Thursday, September 23, 2010

http://www.hrc.utexas.edu/exhibitions/permanent/wfp/


The First Photograph
The Harry Ransom Center, The University Of Texas At Austin
As this is an online university resource, this source was originally created to fill a database.  Every potential subject needs to be covered and documented.  This “document” is an incredibly thorough packet of information about Joseph Nicéphore Niépce, the man who created the first photograph using lithography technology and creating the beginning of images being burned or copied onto another surface.  It covers everything in a general overview, a viewing of the first photo, a bio on the man, it discusses the technologies used and how everything has been preserved.
As this is all documented specifically for The University of Austin At Texas the authors did not have any firsthand knowledge of the process but I’m sure they had an amazing database from which to gather information.  The original picture is housed at the Ransom Center where this information is coming from in the first place. 

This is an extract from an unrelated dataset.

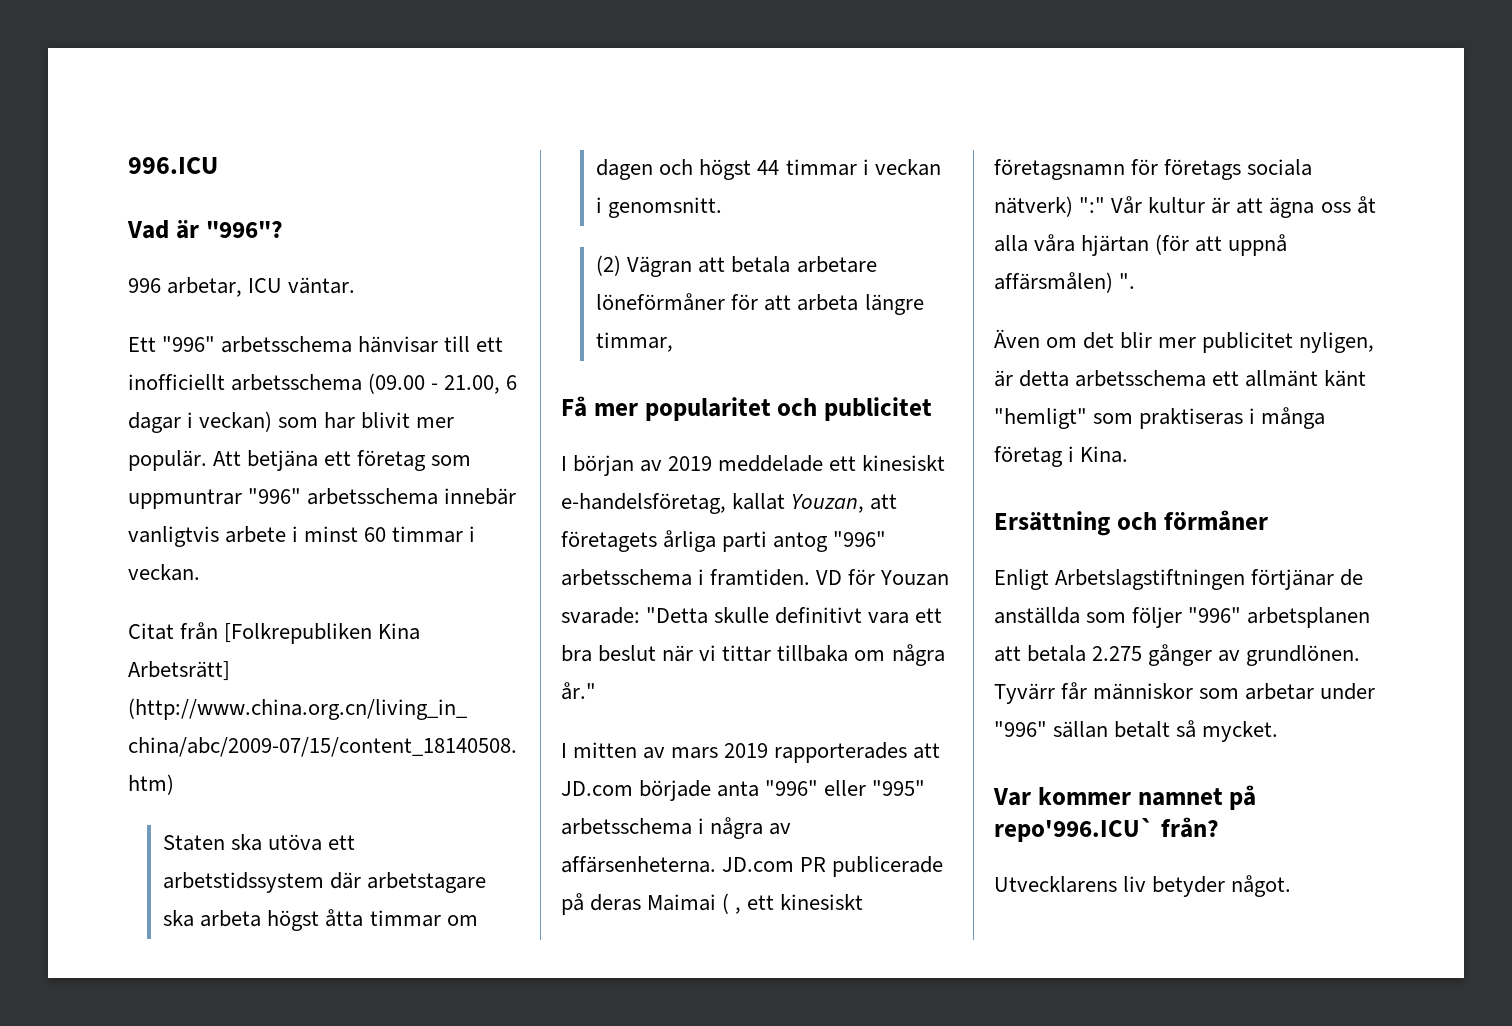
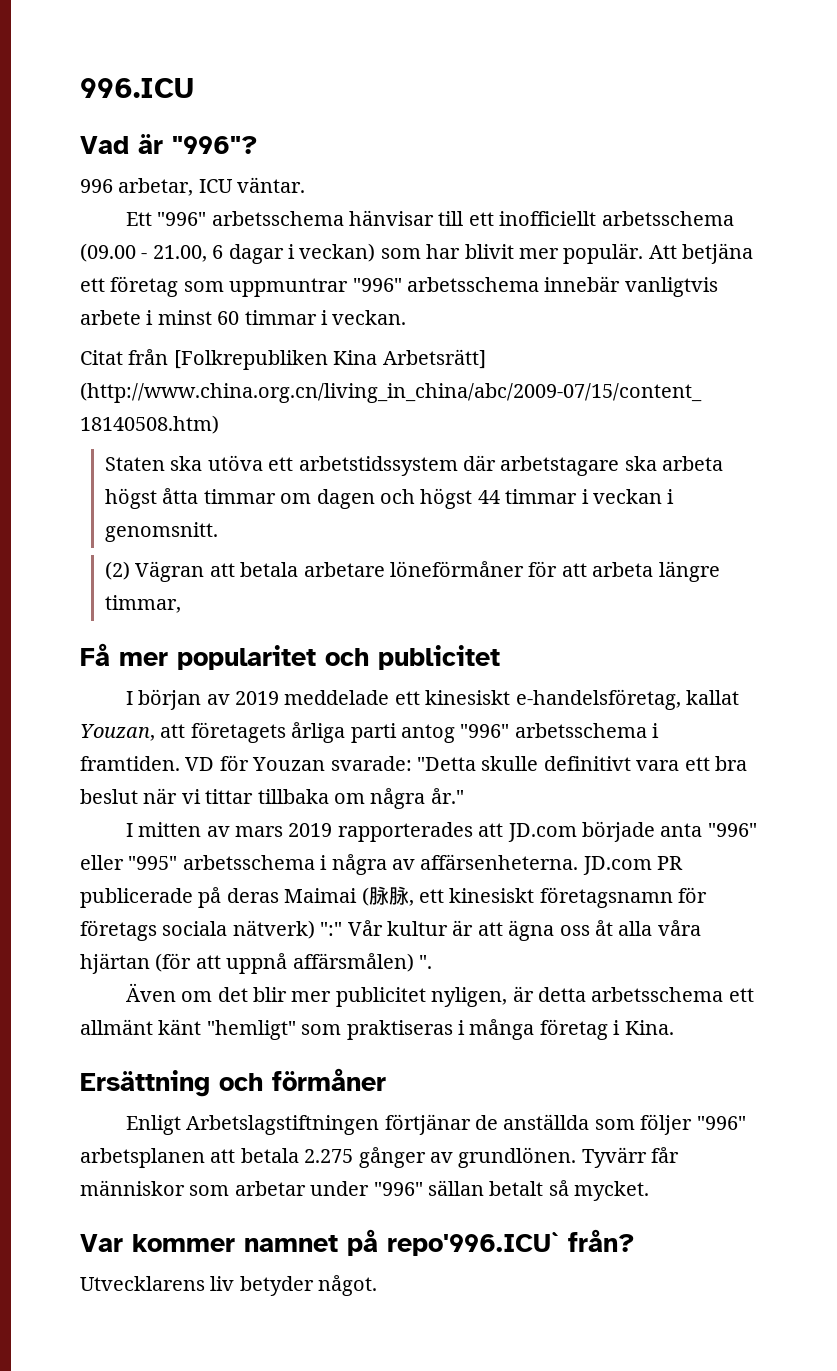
(730, 903) none -> [368,886,409,905] 脉脉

Because this has to do with an invention of an enormous magnitude the story has been remembered and reported for years.  This information has been studied and appreciated and that is what it’s intention is in this instance.  There are no biases or persuasions involved here.  It is nothing political and the man in question, Niepce, is not a controversial figure, he is either a hero or of no consequence.
I am a photographer, which makes Joseph Nicephore Niepce a hero, of sorts, to me.  Niepce was a scientific man who had an interest in lithography, the process of printing from a flat surface treated so as to repel the ink except where it is required for printing, and he had a mind that allowed him to experiment with this new technology.  In 1824 he began these experiments with moderate success.  What Niepce was trying to understand and evolve was a process called heliography which was a type of photographic engraving made using a sensitized silver plate and an asphalt or bitumen varnish.  In the end he would come up with the beginnings of Photography.
Ultimately, it took him two years to actually take a picture.  This first image was of the surrounding foliage outside of Niepce’s second story window. http://www.hrc.utexas.edu/exhibitions/permanent/wfp/viewing.html is the link to some information about where this original picture is housed now and what has been done so it can be viewed correctly.  Apparently it is difficult to see the image as it is on an oddly reflective bit of plate glass.  To counter this effect the people at The Ransom House, where the picture is on display,  a “special enclosure has been constructed to produce the correct levels of display light and to block out the brighter surrounding or ambient light that would reduce the viewing properties of the plate itself” (Harry Random Center www.hrc.utexas.edu/exhibitins/permanent/wfp/viewing.html viewing the first photograph tab).